= Edmund Holloway =

Australian actor

Edmund Holloway (c. 1820 – 18 August 1906) was an Australian actor.

==History==
Edmund "Old Ned" Holloway was born in Hull, England, and came out to Australia as a sailor "jumping ship" at Hobart. He worked on the Melbourne stage for some years before his first appearance in Sydney as Pythias to James Stark's Damon in 1853. In later years he played supporting roles to such stars as G. V. Brooke and Charles Kean. Perhaps owing something to his years before the mast, he would later play nautical parts with conviction. He had a fine deep voice, and was a popular "Raimondo" in Lucia di Lammermoor.

He was in partnership with George Coppin turning an old brewery in Geelong into a theatre. He tried his hand as stage manager, and was well respected by actors but had little success as a promoter and was forced to declare himself insolvent in 1861.

In 1865 he teamed up with Lachlan McGowan (full name Lachlan McGowan Todd) and Freyberger as lessees of the Theatre Royal, Ballarat, enjoying some success until mid-1869, when they began losing money and were obliged to file for insolvency.

In 1870 Mr and Mrs Holloway toured New Zealand. before playing Augustin Daly's Under the Gaslight at the Adelphi.

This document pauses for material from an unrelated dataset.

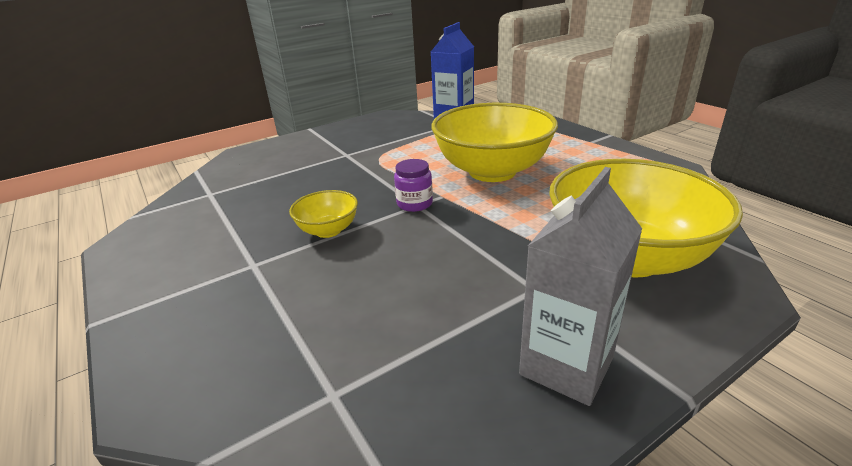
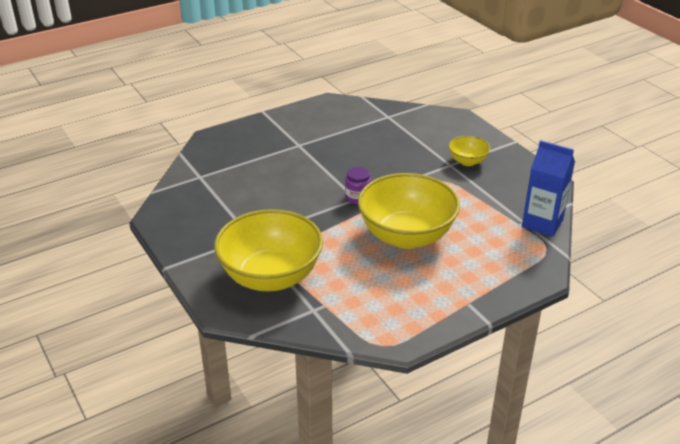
camera: 90 degrees right, 5 degrees up
yellow bowl [289,190,358,238] -> yellow bowl moved to [449,136,490,166]
grey carton [519,167,642,406] -> none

In 1874 he leased the Queen's Theatre, Sydney where the couple played Palgrave Simpson's Broken Ties to good houses, the first appearance for both actors in three years.

In 1875–76 he teamed up with McGowan as lessees of the Theatre Royal, Newcastle in opposition to George P. Carey at the Victoria.
Later that same year they leased the Olympic Theatre, Maitland, where Frank and Annie Towers played Uncle Tom's Cabin showcasing their precocious daughter Rosa.

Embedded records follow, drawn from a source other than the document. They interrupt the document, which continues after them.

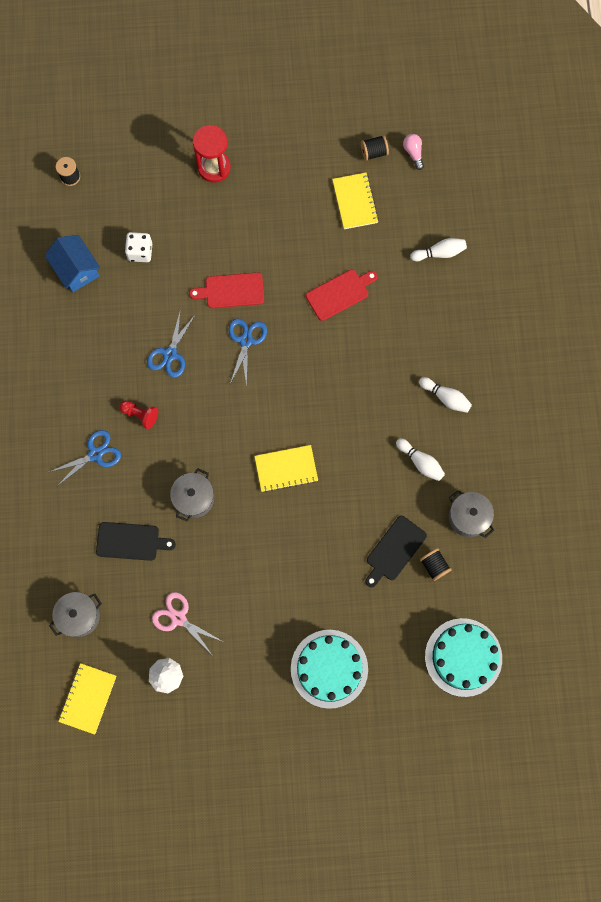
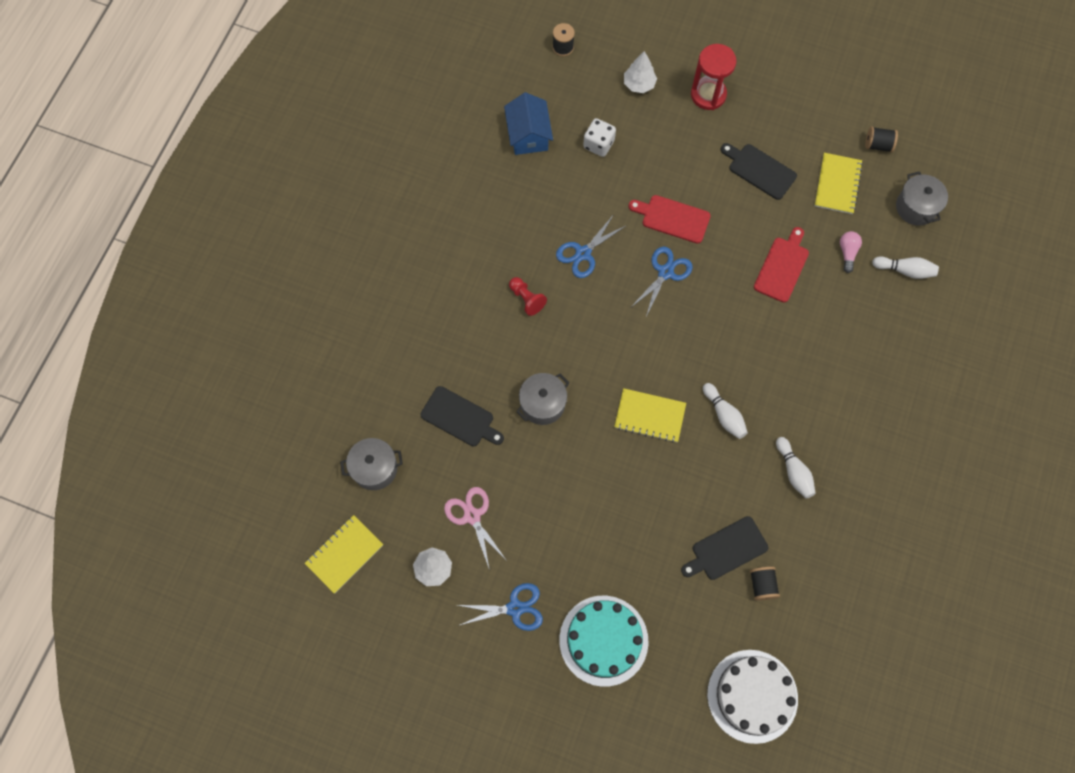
camera: 25 degrees right, 5 degrees down
blue scissors [49,430,121,487] -> blue scissors moved to [458,583,543,631]
red cutting board [306,269,378,321] -> red cutting board turned 60 degrees counterclockwise [754,227,809,303]
pink light bulb [403,134,424,170] -> pink light bulb moved to [840,231,862,273]
white bowling pin [419,377,472,413] -> white bowling pin moved to [703,383,748,439]
turquoise cake [425,618,502,697] -> white cake [707,650,798,744]
grey pot [449,490,494,538] -> grey pot moved to [896,171,948,226]
none -> white tree [624,51,657,93]
none -> black cutting board [721,143,797,200]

From 1878 to 1901 Holloway was closely associated with Alfred Dampier and his Australian Dramatic Company at the Alexandra Theatre, playing Robbery Under Arms, For the Term of His Natural Life (as the hominivorous "Gabbit") and W. J. Lincoln's The Bush King and as Paul Kruger in Briton and Boer (1900).

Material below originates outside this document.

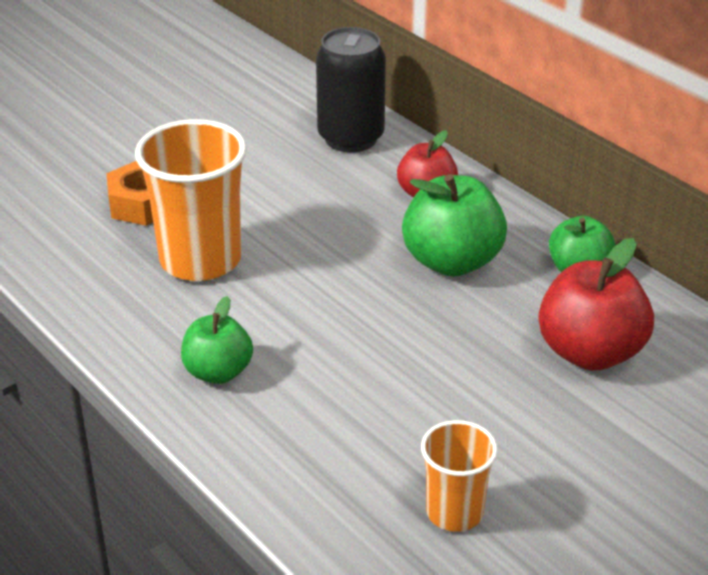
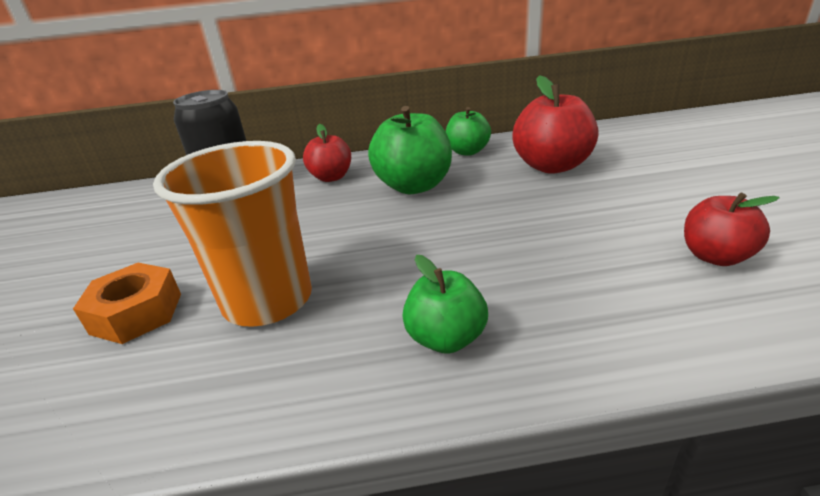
camera: 55 degrees left, 5 degrees down
orange cup [421,420,498,532] -> red apple [684,192,780,266]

He died at his residence, "Chowringhie", Garden Street, South Yarra, and was buried at St Kilda. His age was thought to be close to 90.
Reckoned the oldest Australian actor still working, his last role was as Dan Moran, Starlight's rival in Robbery Under Arms.

== Personal ==
Holloway married three times. His second wife Elizabeth (c. 1838 – 23 May 1887), whom he married 1870 or earlier, was a fine actress and a most sympathetic person. She was Irish; her remains were buried in the Catholic section of Waverley Cemetery.
They had a home at 109 Goulburn Street, Sydney.

He married again, in August 1900, to actress Miss Jennie (or Jenny) Nye. No mention of children has been found.

Holloway was extremely reticent about his age, which associates thought to be "close to 90" when he died. He was not related to William and Charles Holloway, both also well-known actors of the era.